Activity »
Leaving all pictures out, output exactly and only the line containing "Praca zbiorowa" and the lines that follow it to the end of the material below.

The input »

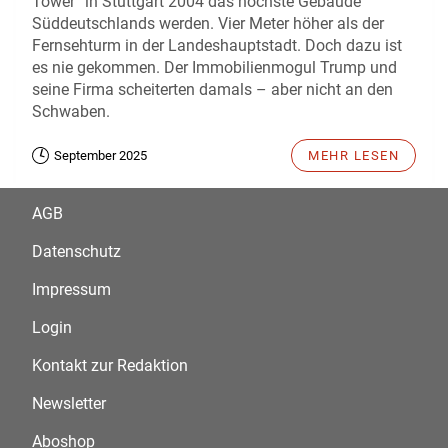
Tower“ in Stuttgart 2004 das höchste Gebäude
Süddeutschlands werden. Vier Meter höher als der
Fernsehturm in der Landeshauptstadt. Doch dazu ist
es nie gekommen. Der Immobilienmogul Trump und
seine Firma scheiterten damals – aber nicht an den
Schwaben.
September 2025
MEHR LESEN
AGB
Datenschutz
Impressum
Login
Kontakt zur Redaktion
Newsletter
Aboshop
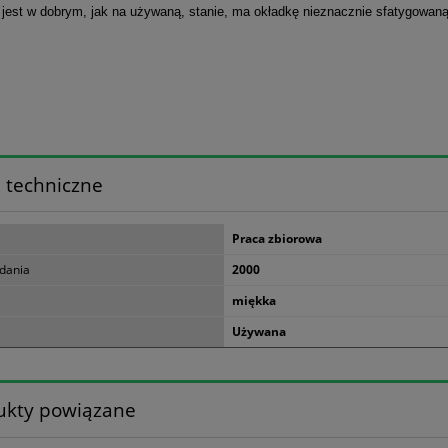
 jest w dobrym, jak na używaną, stanie, ma okładkę nieznacznie sfatygowaną
 techniczne
Praca zbiorowa
dania
2000
miękka
Używana
ukty powiązane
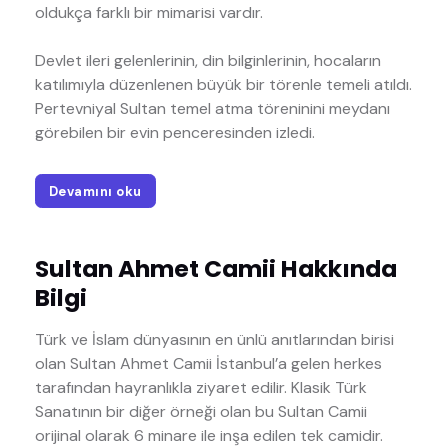
oldukça farklı bir mimarisi vardır.
Devlet ileri gelenlerinin, din bilginlerinin, hocaların
katılımıyla düzenlenen büyük bir törenle temeli atıldı.
Pertevniyal Sultan temel atma töreninini meydanı
görebilen bir evin penceresinden izledi.
Devamını oku
Sultan Ahmet Camii Hakkında
Bilgi
Türk ve İslam dünyasının en ünlü anıtlarından birisi
olan Sultan Ahmet Camii İstanbul’a gelen herkes
tarafından hayranlıkla ziyaret edilir. Klasik Türk
Sanatının bir diğer örneği olan bu Sultan Camii
orijinal olarak 6 minare ile inşa edilen tek camidir.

Reply to the task »
Praca zbiorowa
dania
2000
miękka
Używana
ukty powiązane
oldukça farklı bir mimarisi vardır.
Devlet ileri gelenlerinin, din bilginlerinin, hocaların
katılımıyla düzenlenen büyük bir törenle temeli atıldı.
Pertevniyal Sultan temel atma töreninini meydanı
görebilen bir evin penceresinden izledi.
Devamını oku
Sultan Ahmet Camii Hakkında
Bilgi
Türk ve İslam dünyasının en ünlü anıtlarından birisi
olan Sultan Ahmet Camii İstanbul’a gelen herkes
tarafından hayranlıkla ziyaret edilir. Klasik Türk
Sanatının bir diğer örneği olan bu Sultan Camii
orijinal olarak 6 minare ile inşa edilen tek camidir.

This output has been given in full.